Model Predictive Control with Multiple Constraint Horizons

摘要

In this work we propose a Model Predictive Control (MPC) formulation that splits constraints in two different types. Motivated by safety considerations, the first type of constraint enforces a control-invariant set, while the second type could represent a less restrictive constraint on the system state.
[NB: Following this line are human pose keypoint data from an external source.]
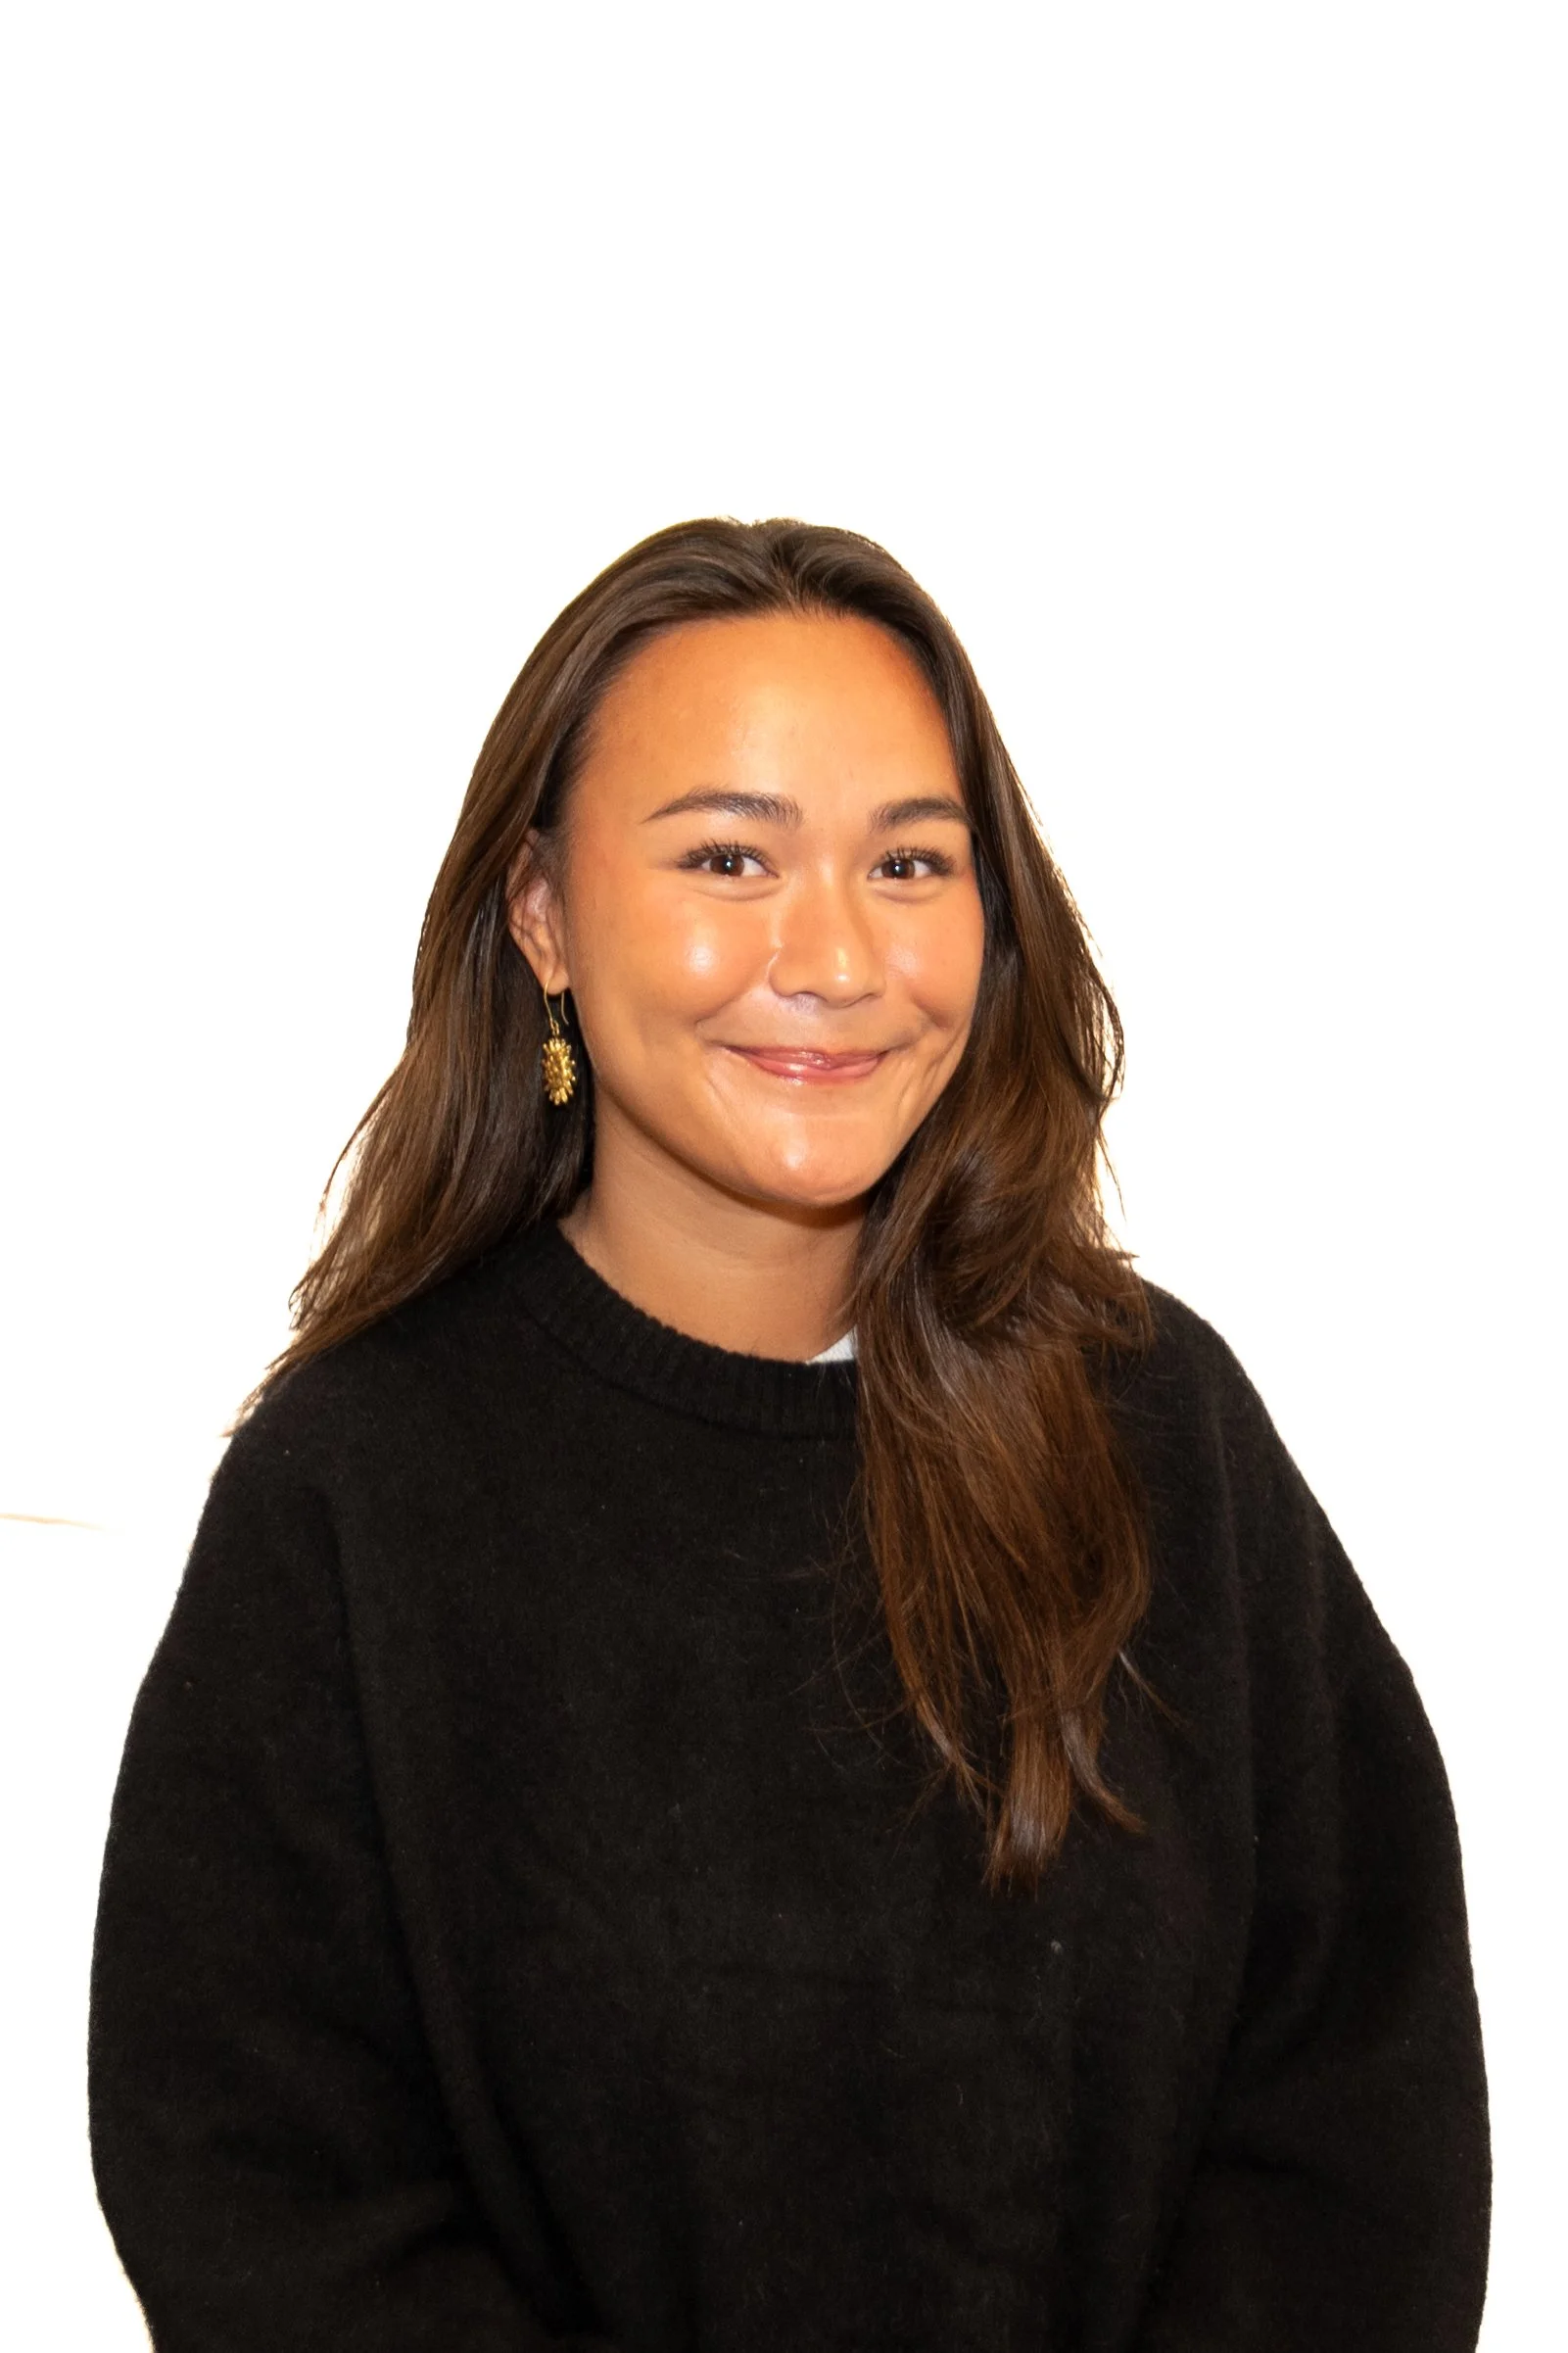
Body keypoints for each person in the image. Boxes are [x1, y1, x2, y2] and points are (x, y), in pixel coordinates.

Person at [87, 517, 1491, 2351]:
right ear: (542, 915)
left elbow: (1358, 2125)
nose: (833, 956)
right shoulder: (358, 1491)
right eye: (729, 857)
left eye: (908, 861)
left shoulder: (1164, 1435)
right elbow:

This distinction enables closed-loop sub- optimality results for nonlinear MPC with heterogeneous state constraints (distinct constraints across open loop predicted states), and no terminal elements. Removing the non-invariant constraint recovers the partially constrained case. Beyond its theoretical interest, heterogeneous constrained MPC shows how constraint choices shape the system's closed loop. In the partially constrained case, adjusting the constraint horizon (how many predicted- state constraints are enforced) trades estimation accuracy for computational cost. Our analysis yields first, a sub- optimality upper-bound accounting for distinct constraint sets, their horizons and decay rates, that is tighter for short horizons than prior work. Second, to our knowledge, we give the first lower bound (beyond open-loop cost) on closed-loop sub-optimality. Together these bounds provide a powerful analysis framework, allowing designers to evaluate the effect of horizons in MPC sub-optimality. We demonstrate our results via simulations on nonlinear and linear safety-critical systems.